A nurse is assessing the heart sounds of a client who has developed chest pain that becomes worst with inspiration. The nurse asucultates a high-pitched scratching sound during both sytstole and diastole with the diaphragm of the stethoscope positioned at the left sternal border. Which of the following heart sounds should the nurse document?

Pericardial friction rub- A pericardial friction rub has a high-pitched scratching, grating, or squeaking leathery sound heard best with the diaphragm of the stethoscope at the left sternal border. A pericardial friction rub is a manifestation of pericardial inflammation and can be heard with infective pericarditis with MI, following cardiac surgery or trauma, and with some autoimmune problems such as rheumatic fever. The client who develops pericarditis typically has chest pain which becomes worse with inspiration or coughing and which may be relieved by sitting up and leaning forward. Audible click is a sound occurring in clients who have prosthetic valve replacements surgery. A heart murmur has a swishing or a whistling sound. Heart murmurs are caused by turbulent blood flow through the valves or ventricular outflow tracts. Low-and medium- frequency sounds are more easily heard with the bell of the stethoscope applied lightly to the skin; high-frequency sounds are more easily heard with a diaphragm. A murmur can be a manifestation of valvular disease. A third heart sound is a low-pitched sound after the second heart sound. An S3 is caused by rapid ventricular filling during diastole. It is best head at the mitral area, with the client lying on the left side. An S3 is commonly heard in children and young adults. In older adults and clients who have heart disease, an S3 often indicates HF.

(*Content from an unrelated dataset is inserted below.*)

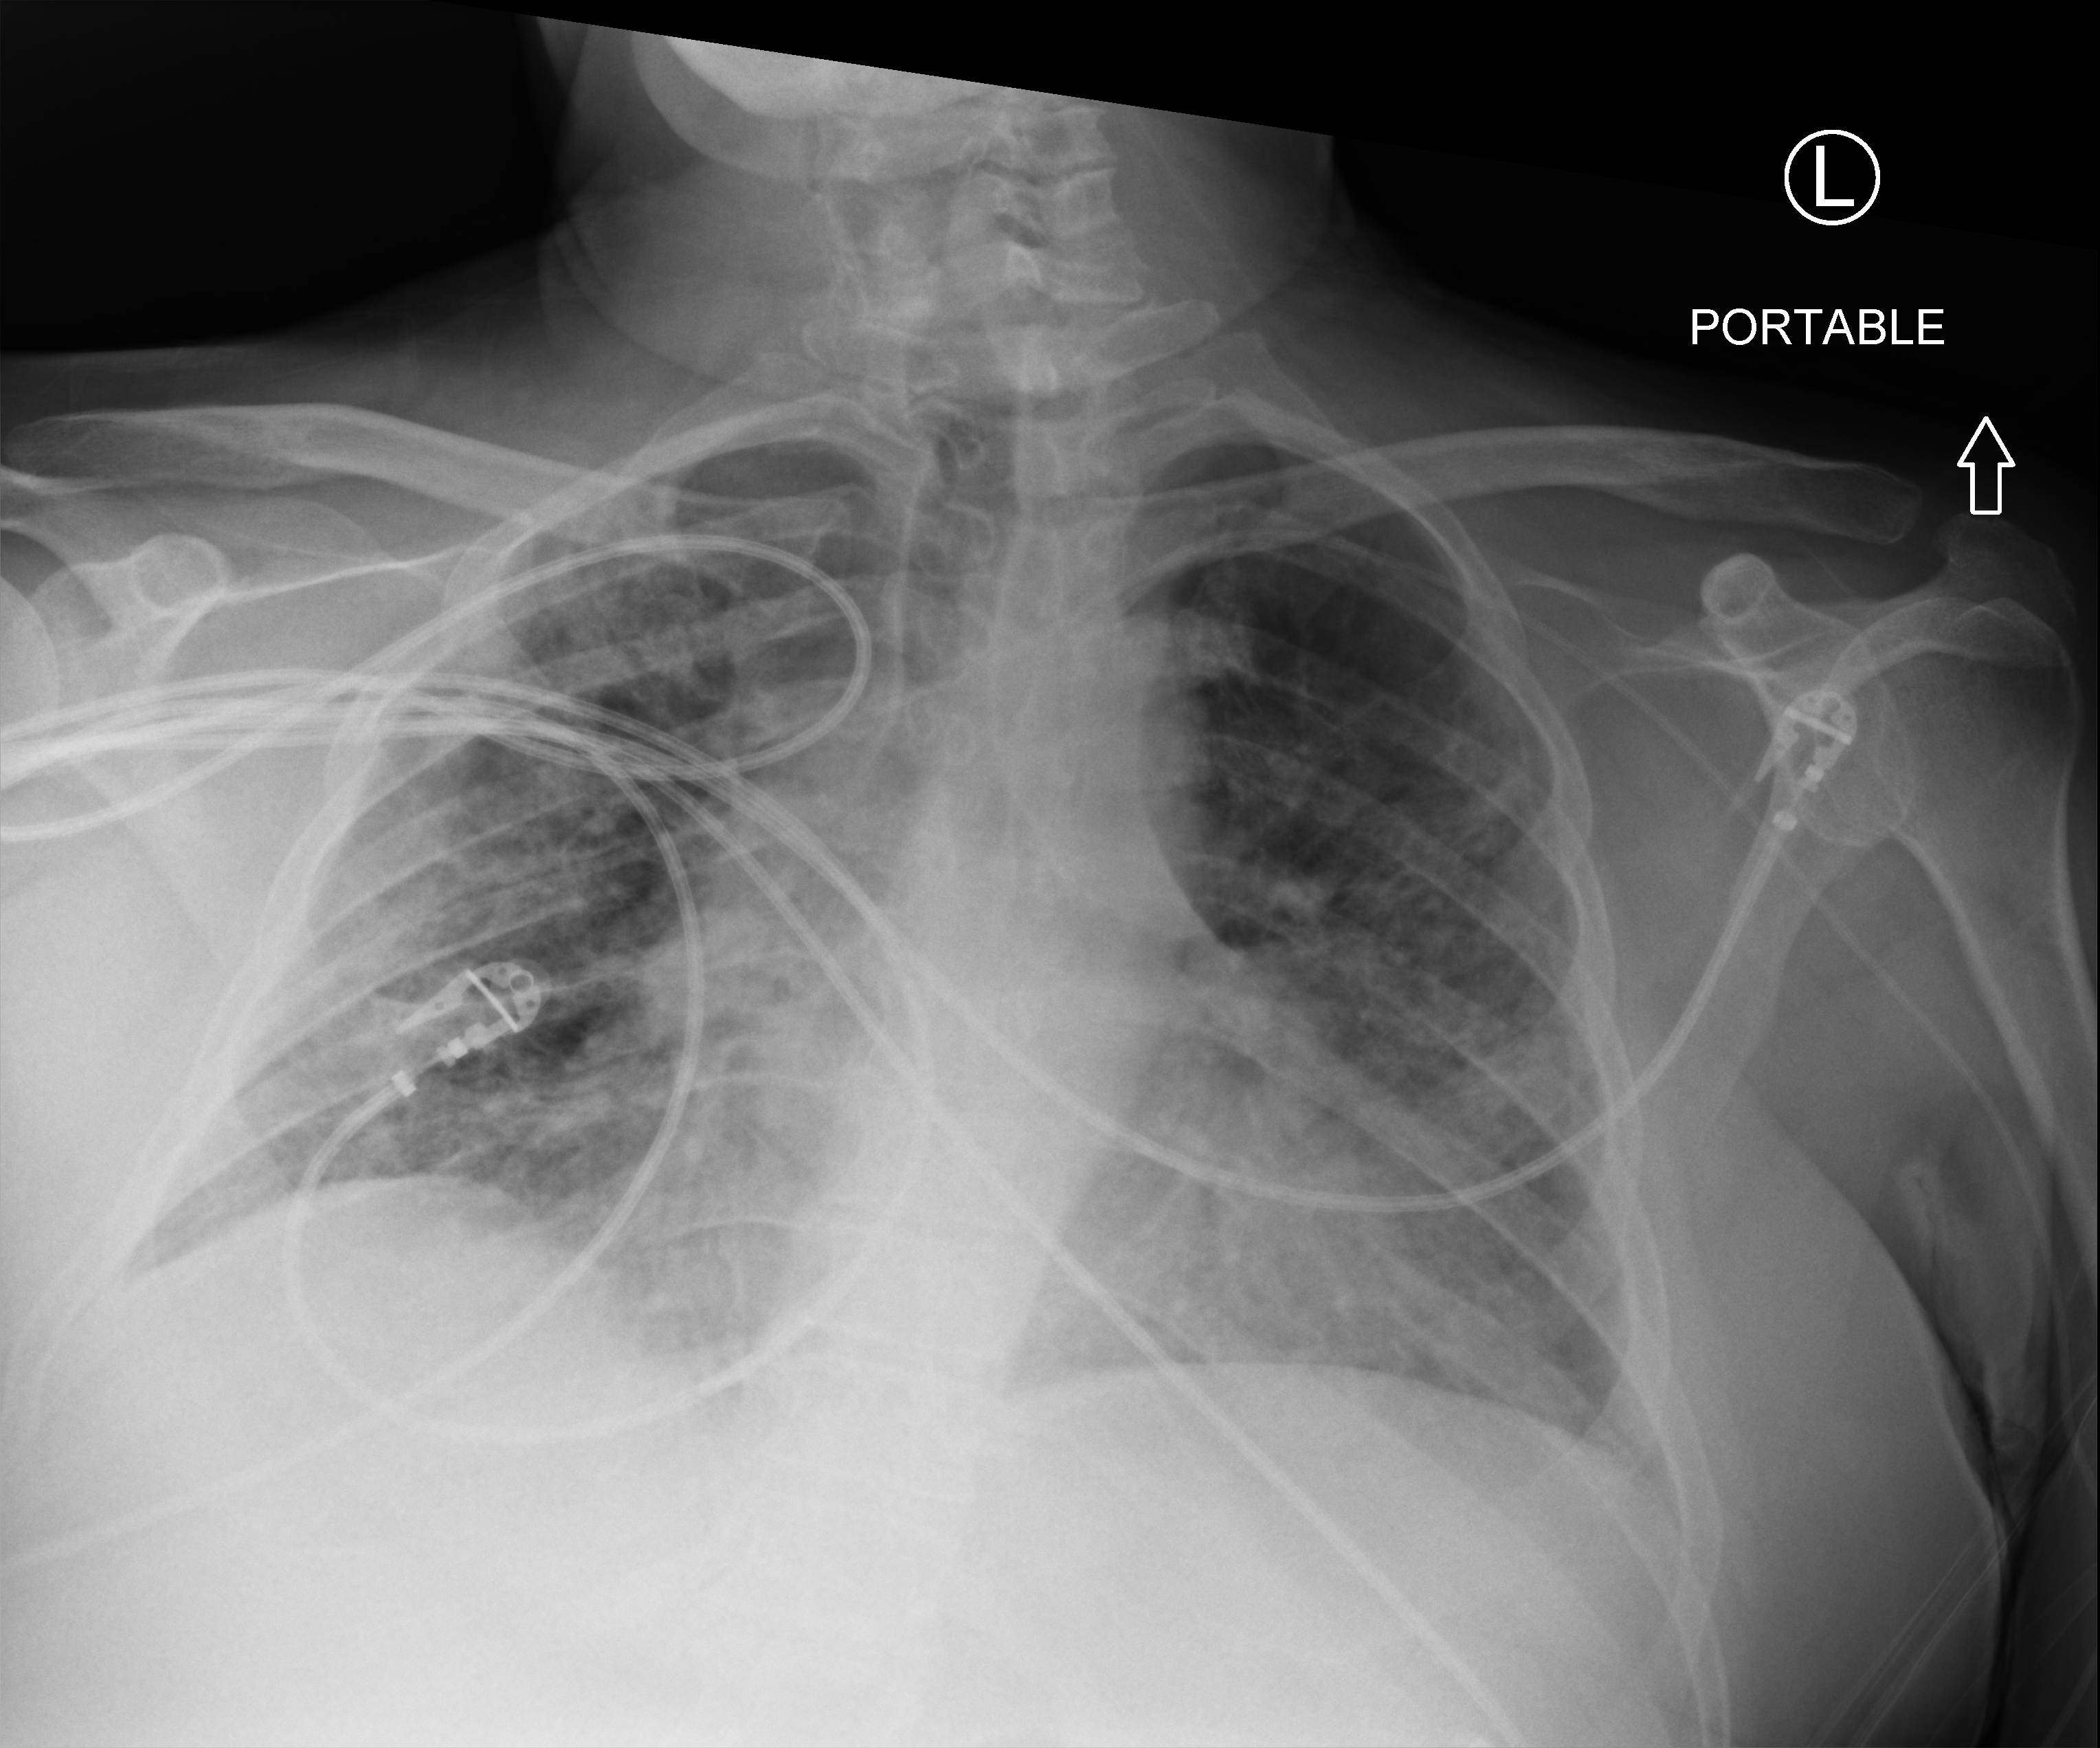
Chest X-ray (portable). Male patient hospitalised with COVID-19, age 18–59 years.
Admission-level facts for this patient (not findings on this image; timing relative to this image not recorded):
- admitted to intensive care during this hospital stay: yes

A nurse is planning the care for a client who reports abdominal pain. An assessment by the nurse reveals the client has a temp of 102.6, HR of 105/min, a soft non tender abdomen, and menses overdue by 2 days. Which of the following findings should be the nurses's priority?

correct: Temperature Elevated temperature is an emergent physiological need, which requires priority intervention by the nurse. The nurse should consider Maslow's Hierarchy of Needs, which includes five levels of priority. The first level consists of physiological needs; the second level consists of safety and security needs; the third level consists of love and belonging needs; the fourth level consists of personal achievement and self-esteem needs; and the fifth level consists of achieving full potential and the ability to problem solve and cope with life situations. When applying Maslow's Hierarchy of Needs, the nurse should review physiological needs first. The nurse should then address the client's needs by following the remaining four hierarchal levels. However, it is important for the nurse to consider all contributing client factors, as higher levels of the pyramid can compete with those at the lower levels, depending on the situation. Incorrect: Heart rate 105/min This is an important assessment finding because the client's heart rate is elevated. However, fever and pain can contribute to tachycardia. This is not the priority finding. Soft, nontender abdomen This is an important assessment finding because of the client's report of pain. However, a soft nontender abdomen is an expected finding and should not cause concern. This is not the priority finding. Overdue menses This is an important assessment finding because of the client's report of pain. However, an irregularity in the menstrual cycle is a common finding when a client is stressed. This is not the priority finding.